-- Instructions for the task --
Could you return all of the records exactly, minus their images?

──────────

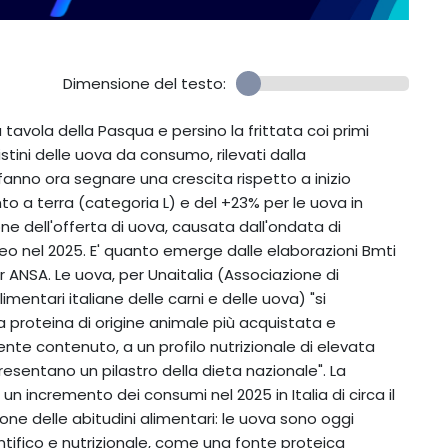
Dimensione del testo:
tavola della Pasqua e persino la frittata coi primi
listini delle uova da consumo, rilevati dalla
anno ora segnare una crescita rispetto a inizio
o a terra (categoria L) e del +23% per le uova in
one dell'offerta di uova, causata dall'ondata di
peo nel 2025. E' quanto emerge dalle elaborazioni Bmti
r ANSA. Le uova, per Unaitalia (Associazione di
mentari italiane delle carni e delle uova) "si
proteina di origine animale più acquistata e
nte contenuto, a un profilo nutrizionale di elevata
resentano un pilastro della dieta nazionale". La
un incremento dei consumi nel 2025 in Italia di circa il
ne delle abitudini alimentari: le uova sono oggi
ifico e nutrizionale, come una fonte proteica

──────────

-- Reply --
Dimensione del testo:
tavola della Pasqua e persino la frittata coi primi
listini delle uova da consumo, rilevati dalla
anno ora segnare una crescita rispetto a inizio
o a terra (categoria L) e del +23% per le uova in
one dell'offerta di uova, causata dall'ondata di
peo nel 2025. E' quanto emerge dalle elaborazioni Bmti
r ANSA. Le uova, per Unaitalia (Associazione di
mentari italiane delle carni e delle uova) "si
proteina di origine animale più acquistata e
nte contenuto, a un profilo nutrizionale di elevata
resentano un pilastro della dieta nazionale". La
un incremento dei consumi nel 2025 in Italia di circa il
ne delle abitudini alimentari: le uova sono oggi
ifico e nutrizionale, come una fonte proteica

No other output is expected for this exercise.